Réputation mondiale et ancrage italien de Ferrari
Ferrari figure parmi les entreprises ayant la meilleure réputation au monde, aux côtés de marques comme Barilla. Ce classement, régulièrement actualisé, confirme que le cheval cabré reste un des symboles les plus reconnus du luxe italien à l’international.
L’ancrage territorial est concret. Le siège et l’usine principale se trouvent toujours à Maranello. La production reste concentrée en Émilie-Romagne, dans un rayon géographique restreint. Cette proximité entre conception, fabrication et essais sur circuit (Fiorano est à quelques centaines de mètres de l’usine) constitue un modèle industriel atypique pour une marque de cette envergure financière.
Un modèle économique fondé sur la rareté
Ferrari produit volontairement moins de voitures que la demande ne l’exigerait. Cette politique de rareté, héritée d’Enzo Ferrari lui-même, maintient les prix et la désirabilité. Chaque modèle de série reste une production limitée, et les listes d’attente dépassent souvent plusieurs années pour les versions spéciales.

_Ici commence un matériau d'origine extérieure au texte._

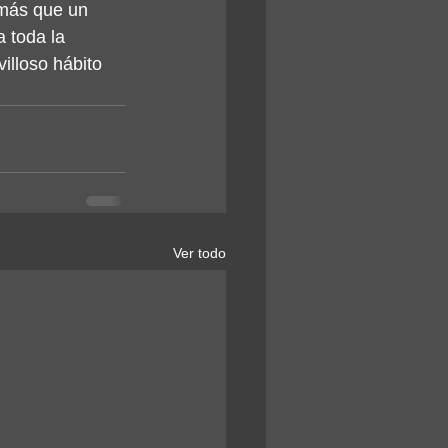
 más que un 
 toda la 
lloso hábito 
Ver todo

Cette stratégie explique en partie pourquoi la marque traverse les crises économiques avec une résilience supérieure à celle de constructeurs généralistes. Le passage d’Alfa Romeo et Fiat sous l’ombrelle de groupes multinationaux contraste avec la trajectoire de Ferrari, qui a été introduite en Bourse séparément et conserve une gouvernance distincte.

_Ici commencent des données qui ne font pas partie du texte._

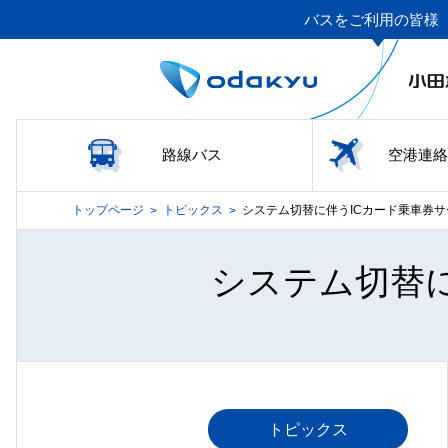
バスをご利用の皆様
路線バス
空港連絡
トップページ
トピックス
システム切替に伴うICカード乗車券サー
>
>
システム切替
トピックス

L’année 2026 marque un tournant technique pour Maranello, avec la coexistence assumée de quatre motorisations, l’arrivée d’une plateforme électrique dédiée et des innovations en F1 déjà rattrapées par la réglementation. La marque fondée par Enzo Ferrari à la sortie de la guerre continue de produire ses voitures en Émilie-Romagne, mais le débat autour de la Luce montre que l’identité d’un constructeur automobile ne se résume plus à son moteur.